#### PROBLEM 1:
According to the Tan Qiang profile, what was his highest men's doubles ranking, and with which partner did he reach it?
#### PROBLEM 2:
Carry on the Tan Qiang profile from the point where it stops.

#### EXTRACTED TEXT:
------------------------------------------------------------
Tan Qiang 谭强

Personal information
- Born: 16 September 1998 (age 27) Nanjing, China
- Height: 1.75 m (5 ft 9 in)

Sport
- Country: China
- Sport: Badminton
- Handedness: Right
- Retired: 20 August 2024

Men's & mixed doubles
- Highest ranking: 10 (MD with He Jiting, 23 July 2019) 156 (XD, 20 April 2017)
- BWF profile

Medal record
Men's badminton
Representing China
World Championships
| Silver medal – second place | 2021 Huelva | Men's doubles |
Sudirman Cup
| Gold medal – first place | 2021 Vantaa | Mixed team |
Thomas Cup
| Silver medal – second place | 2020 Aarhus | Men's team |
Asia Mixed Team Championships
| Gold medal – first place | 2019 Hong Kong | Mixed team |
| Gold medal – first place | 2023 Dubai | Mixed team |
Asia Team Championships
| Silver medal – second place | 2018 Alor Setar | Men's team |
World University Games
| Gold medal – first place | 2021 Chengdu | Men's doubles |
| Silver medal – second place | 2021 Chengdu | Mixed team |
World Junior Championships
| Gold medal – first place | 2015 Lima | Mixed team |
| Gold medal – first place | 2016 Bilbao | Mixed team |
Asian Junior Championships
| Gold medal – first place | 2015 Bangkok | Mixed team |
| Gold medal – first place | 2016 Bangkok | Mixed team |
| Silver medal – second place | 2016 Bangkok | Boys' doubles |
| Bronze medal – third place | 2015 Bangkok | Boys' doubles |

= Tan Qiang =

Chinese badminton player (born 1998)
------------------------------------------------------------
#### LISTED ENTRIES:
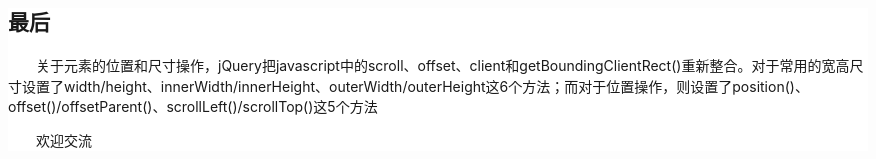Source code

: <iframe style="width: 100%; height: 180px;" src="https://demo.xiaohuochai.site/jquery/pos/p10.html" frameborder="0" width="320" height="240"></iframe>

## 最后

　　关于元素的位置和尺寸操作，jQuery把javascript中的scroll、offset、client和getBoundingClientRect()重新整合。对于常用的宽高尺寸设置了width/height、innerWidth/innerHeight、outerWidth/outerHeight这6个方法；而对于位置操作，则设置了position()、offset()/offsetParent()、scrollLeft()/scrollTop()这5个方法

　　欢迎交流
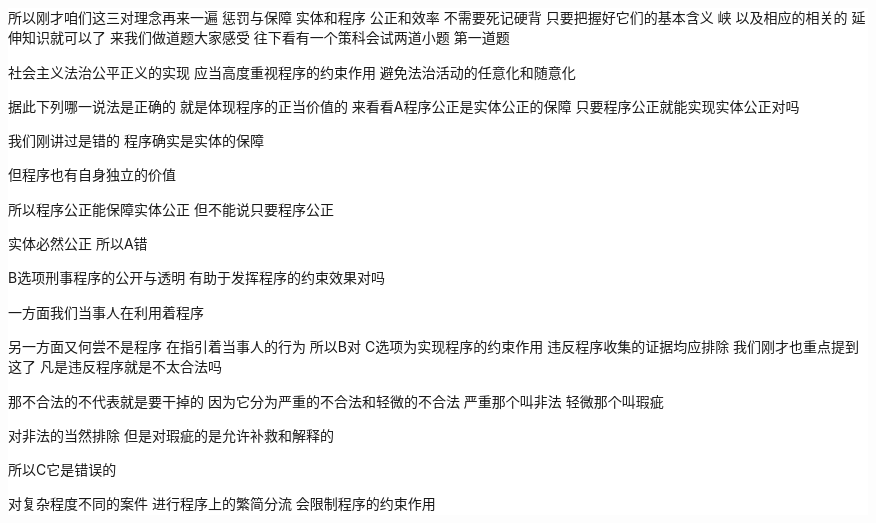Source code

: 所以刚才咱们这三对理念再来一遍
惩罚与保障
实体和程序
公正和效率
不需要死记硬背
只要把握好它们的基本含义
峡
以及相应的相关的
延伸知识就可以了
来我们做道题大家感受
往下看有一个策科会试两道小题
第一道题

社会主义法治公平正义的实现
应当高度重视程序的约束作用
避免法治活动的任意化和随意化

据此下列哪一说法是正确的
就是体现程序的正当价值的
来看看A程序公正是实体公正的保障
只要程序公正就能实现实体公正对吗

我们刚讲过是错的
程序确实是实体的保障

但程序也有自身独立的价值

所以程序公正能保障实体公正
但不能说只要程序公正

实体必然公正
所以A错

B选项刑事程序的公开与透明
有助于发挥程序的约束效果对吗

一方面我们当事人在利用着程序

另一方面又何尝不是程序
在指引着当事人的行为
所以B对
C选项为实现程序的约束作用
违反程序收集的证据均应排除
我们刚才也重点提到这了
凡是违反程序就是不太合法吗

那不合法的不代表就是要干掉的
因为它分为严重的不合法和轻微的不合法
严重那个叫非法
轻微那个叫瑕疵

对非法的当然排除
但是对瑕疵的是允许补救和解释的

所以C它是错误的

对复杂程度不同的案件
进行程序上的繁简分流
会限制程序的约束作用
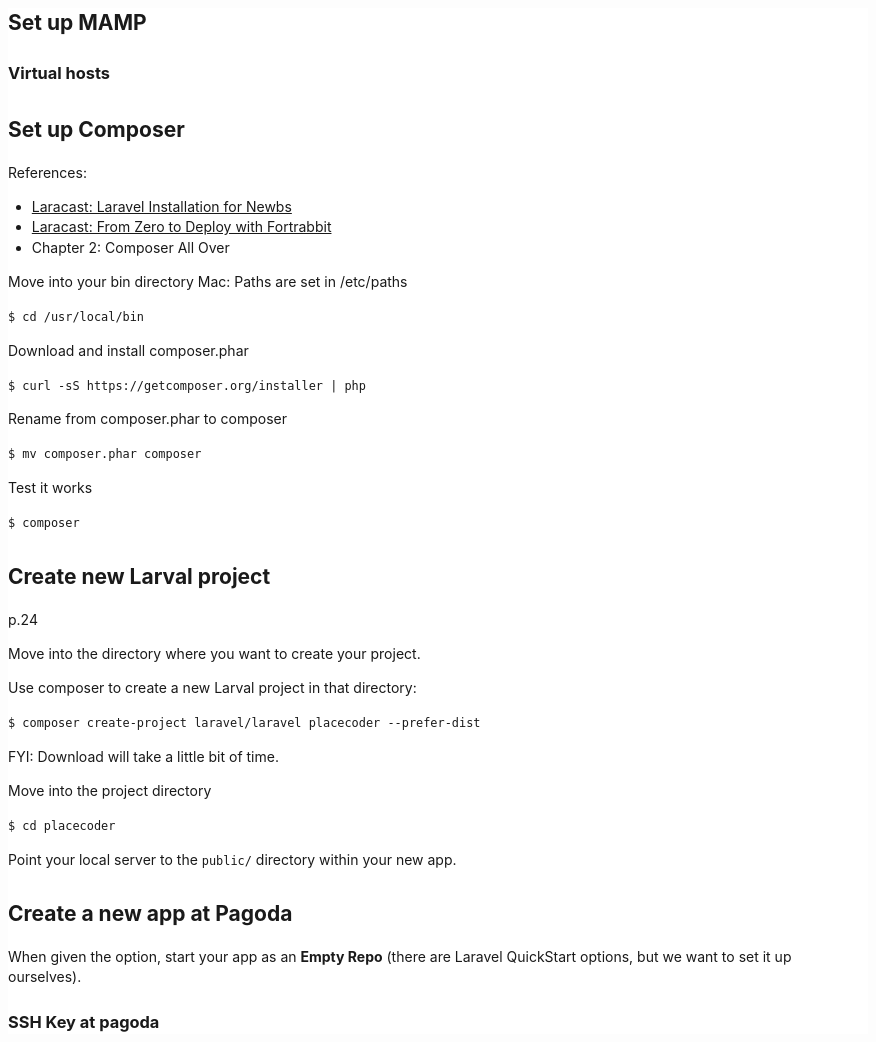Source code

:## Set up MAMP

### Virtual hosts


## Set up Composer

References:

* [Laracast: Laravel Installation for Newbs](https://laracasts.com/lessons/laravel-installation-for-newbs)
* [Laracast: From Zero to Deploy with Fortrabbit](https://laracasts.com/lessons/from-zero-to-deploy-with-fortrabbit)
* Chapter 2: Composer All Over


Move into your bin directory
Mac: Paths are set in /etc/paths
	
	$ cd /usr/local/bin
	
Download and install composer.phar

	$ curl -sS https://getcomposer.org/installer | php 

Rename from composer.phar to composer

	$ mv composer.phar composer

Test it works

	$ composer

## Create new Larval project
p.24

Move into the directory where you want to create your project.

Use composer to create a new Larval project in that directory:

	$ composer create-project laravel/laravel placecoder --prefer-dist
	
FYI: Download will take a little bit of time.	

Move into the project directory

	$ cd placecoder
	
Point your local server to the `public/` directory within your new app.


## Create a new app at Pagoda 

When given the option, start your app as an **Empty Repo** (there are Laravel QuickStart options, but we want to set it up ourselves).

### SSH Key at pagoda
------------------------------------------------------------
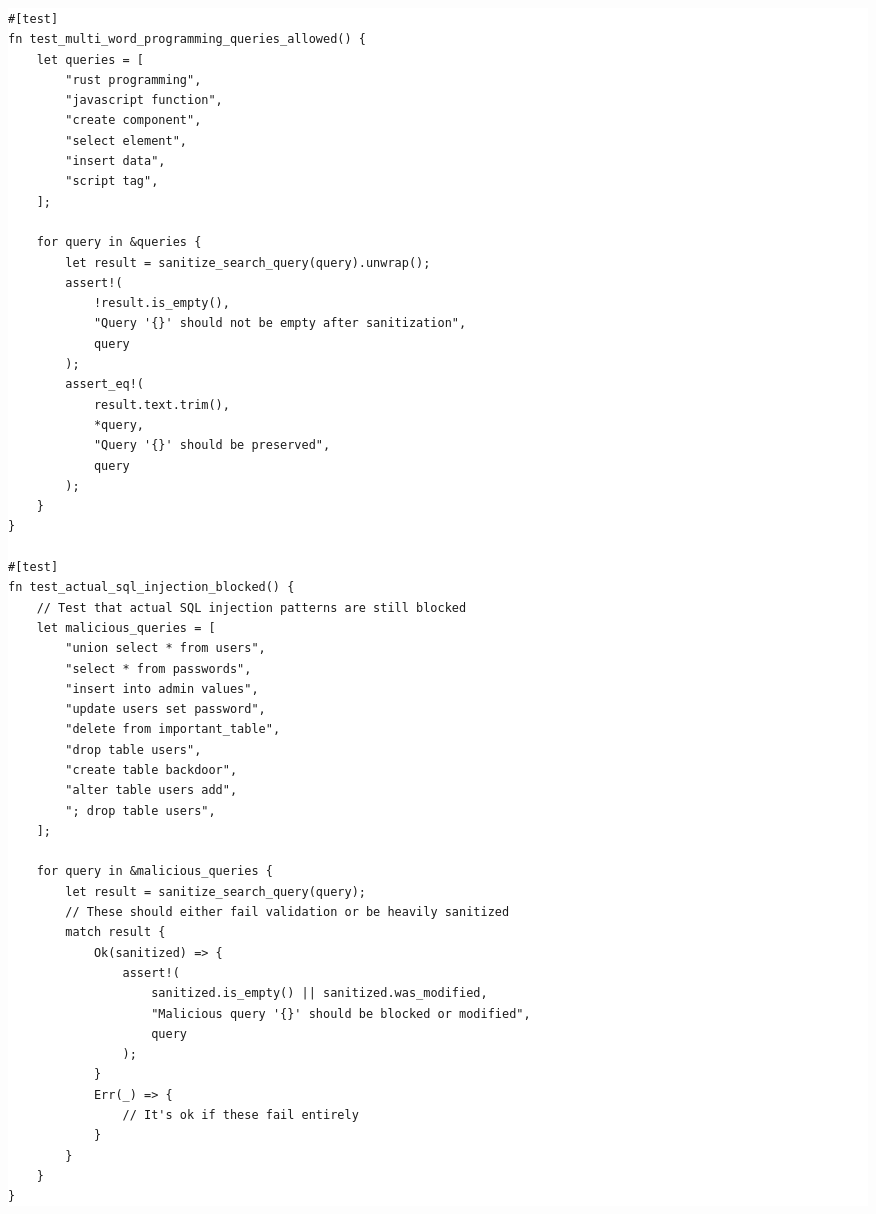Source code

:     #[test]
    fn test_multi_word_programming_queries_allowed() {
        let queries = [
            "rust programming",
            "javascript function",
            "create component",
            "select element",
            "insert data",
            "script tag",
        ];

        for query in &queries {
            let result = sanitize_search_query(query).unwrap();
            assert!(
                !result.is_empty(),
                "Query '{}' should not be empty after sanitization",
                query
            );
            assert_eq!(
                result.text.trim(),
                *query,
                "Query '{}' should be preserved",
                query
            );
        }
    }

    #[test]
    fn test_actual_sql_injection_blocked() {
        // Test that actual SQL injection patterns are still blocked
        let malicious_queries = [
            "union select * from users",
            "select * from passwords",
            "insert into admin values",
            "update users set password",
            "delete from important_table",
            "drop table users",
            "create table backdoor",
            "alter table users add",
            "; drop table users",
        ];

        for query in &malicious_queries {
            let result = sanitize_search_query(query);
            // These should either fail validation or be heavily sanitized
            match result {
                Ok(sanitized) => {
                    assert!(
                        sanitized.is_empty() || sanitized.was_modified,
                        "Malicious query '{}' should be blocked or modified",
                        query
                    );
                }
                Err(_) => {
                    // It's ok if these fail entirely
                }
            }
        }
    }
------------------------------------------------------------
#### EXERCISE RESULT 1:
His highest men's doubles ranking was 10, reached with He Jiting on 23 July 2019.

#### EXERCISE RESULT 2:
Tan Qiang (谭强; born 16 September 1998) is a Chinese badminton player. In 2015, he won the bronze medal at the Asian Junior Championships in the boys' doubles event partnered with Ren Xiangyu, and in 2016, won the silver medal partnered with He Jiting. In 2017, he became the runner-up at the China International tournament in the mixed doubles event partnered with Xu Ya. In 2023, he helped the national team win the 2023 Asia Mixed Team Championships, and won the postponed Summer World University Games with Ren Xiangyu.

Tan retired from international badminton on 20 August 2024.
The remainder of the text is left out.